Monday, June 18, 2012

Humanidade 2012 -- I


Last Wednesday evening, I visited the monumental Humanidades 2012 multi-media exhibit constructed on the Copacabana Fort as part of the parallel events and cultural programming of the Rio+20 conference.  Under the direction of the artist, theater director and set designer, Bia Lessa, the exhibit includes a number of interconnected, temporary gallery spaces dedicated to concepts, questions, and areas of debate and reflection under the fluid and expansive signs of development and sustainability.  It opened to the public on June 11 and is expected to remain through the 22nd.  There are a total of 16 gallery spaces in the roughly 6 story temporary structure build from scaffolding and a recycled composite material.  On this visit I had time to see just the first four galleries:

"Reception / Free Territory"
Including a temporary garden with species of plants representing Brazilian biomes, text from Padre Antonio Vieira's "Saint Anthony's Sermon to the Fishes", and information on Brazil's Atlantic and Amazon forests.







"The World We Live In"
Curated by the Museu do Futuro, this room intends to represent the advent of the Anthropocene age, illustrating the advent, development, and scale of human activity on the planet.






"The World Divided"
Taking a quote from Brazilian economist Celso Furtado as its starting point, this room intends to draw the connection between environmental degradation and socio-economic inequality, or between redistributive justice and environmental sustainability.

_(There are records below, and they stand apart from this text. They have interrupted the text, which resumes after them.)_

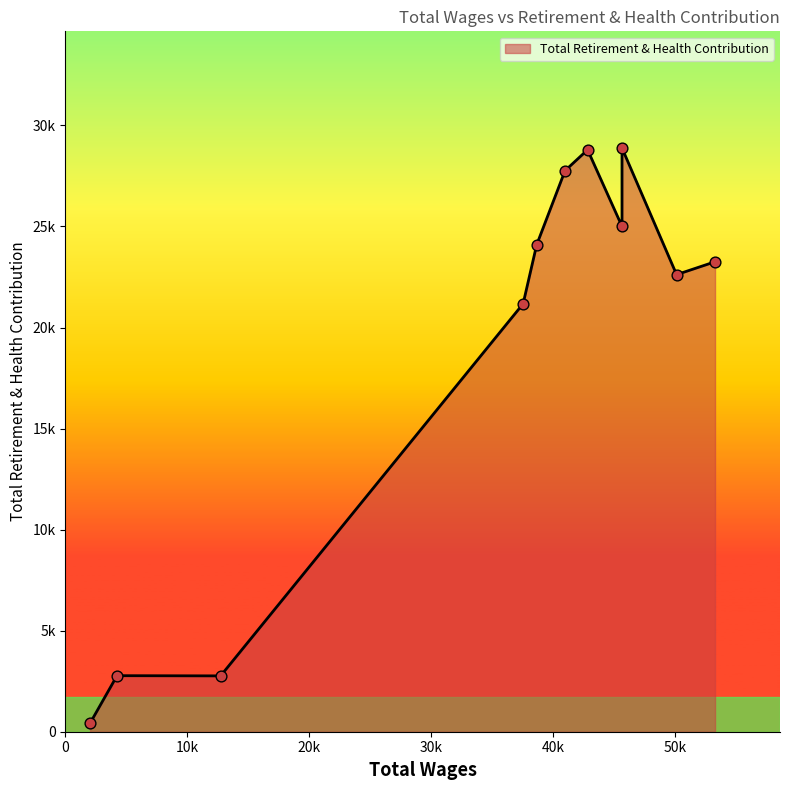

What is the ratio of the value at 45674.0 to the value at 12737.0?

10.5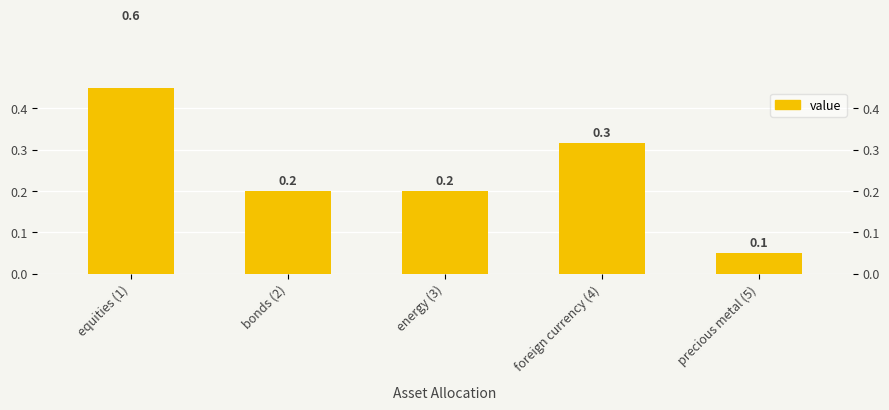

Does the chart contain any negative values?

No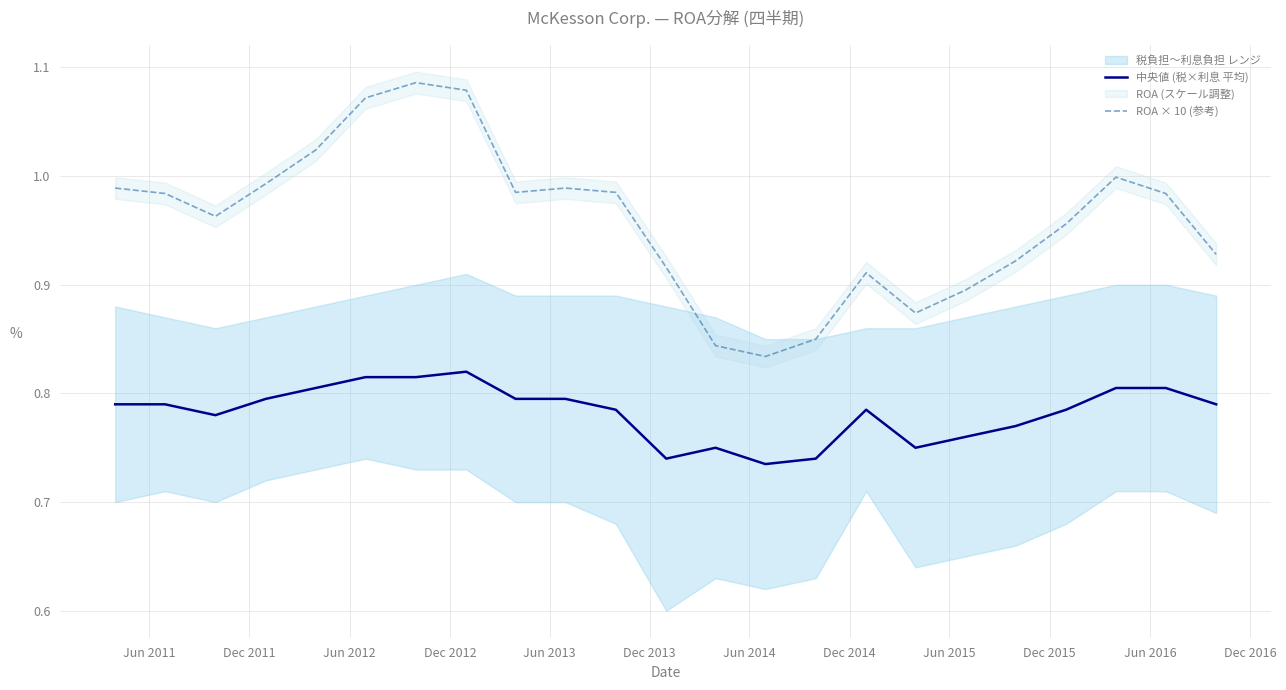

Which series has the largest total across all categories?

ROA × 10 (参考)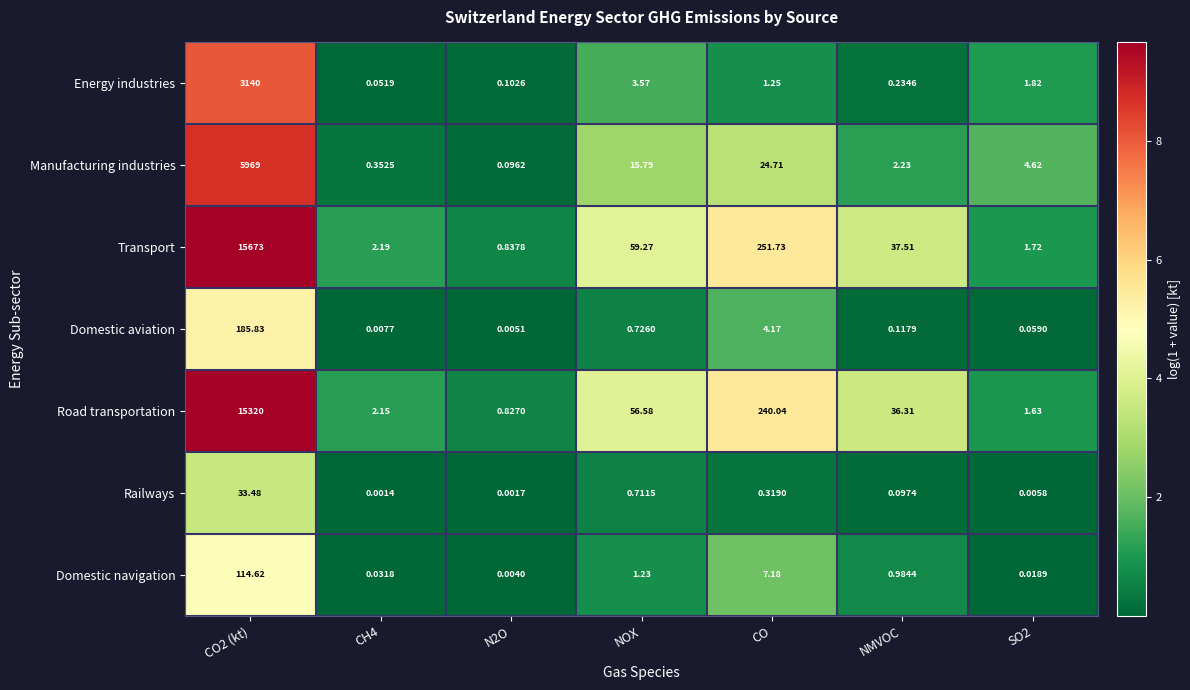

At which label is Transport closest to 7836?

CO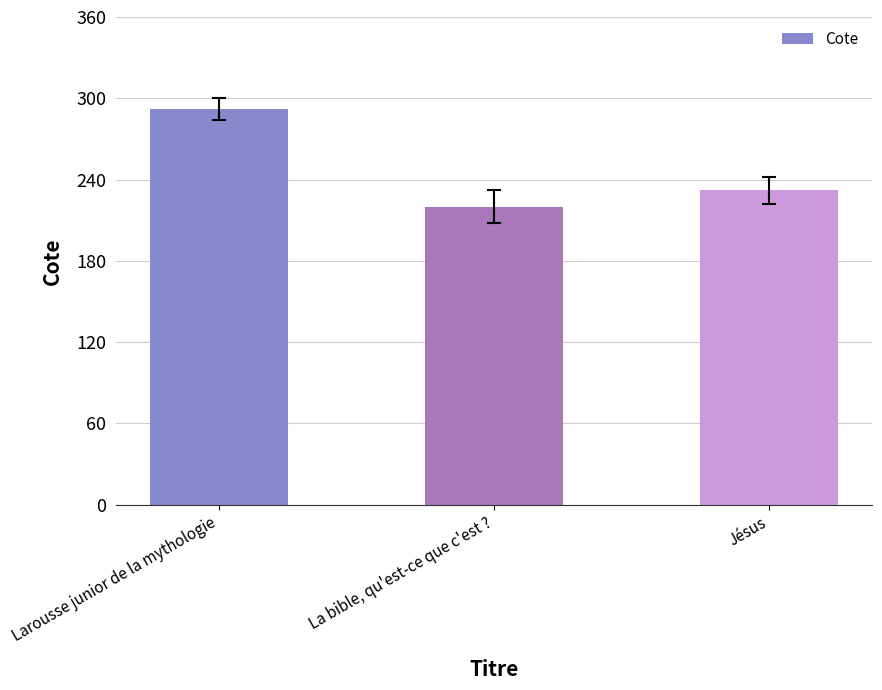

Rank the categories by value from lowest to highest.

La bible, qu'est-ce que c'est ?, Jésus, Larousse junior de la mythologie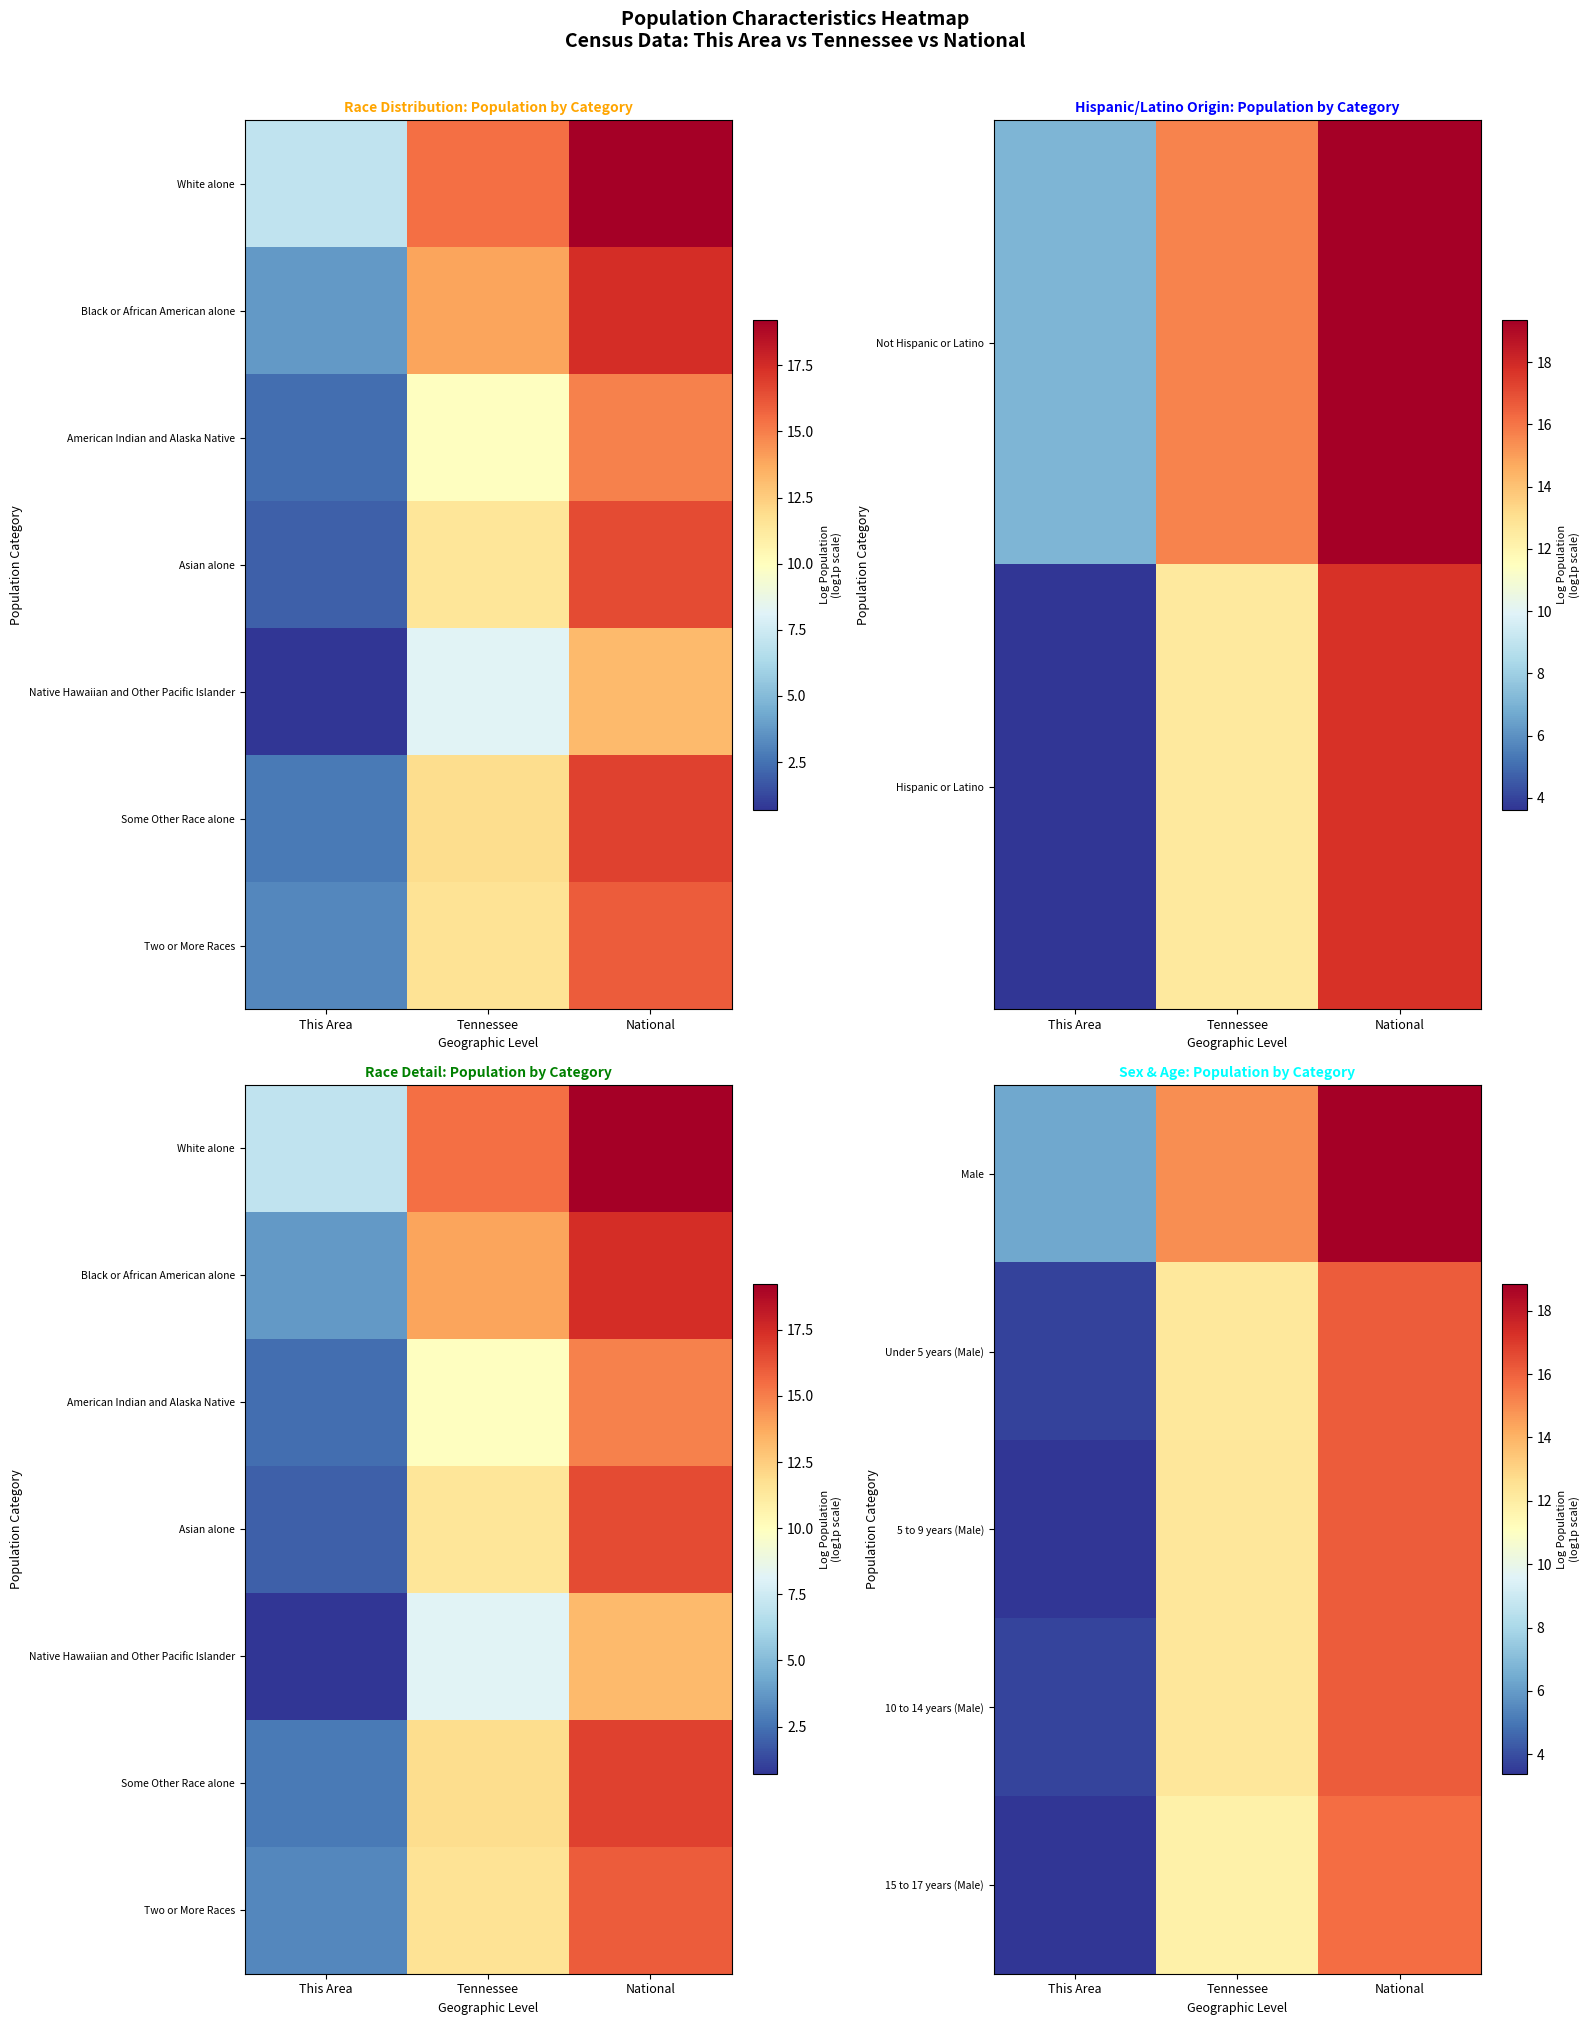

Rank the categories by 15 to 17 years (Male) value from lowest to highest.

This Area, Tennessee, National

(Can't get this one to post vertically)  Translation:  If we've changed everything about us, there's one thing we forgot to change: our selfish attitude towards life.  And that's what was most important!  -- Mario de Andrade


Translation: The challenge we face at the turn of the 21st century is nothing less than the reinvention of civilization, dislodging its axis from the logic of means for short-term accumulation toward the logic of ends: general well-being,  the exercise of freedom, and cooperation among peoples. -- Celso Furtado


"Chapel / Space for Humankind"
Described as the center of the installation, a space dedicated to the human potential for the generation and transmission of knowledge and imagination through our capacity for language. A provisional library and reading room filled with books selected by 120 Brazilian public figures -- writers, artists, scientists --  as fundamental to their affective and intellectual development and as contributions to a universal notion of humanity.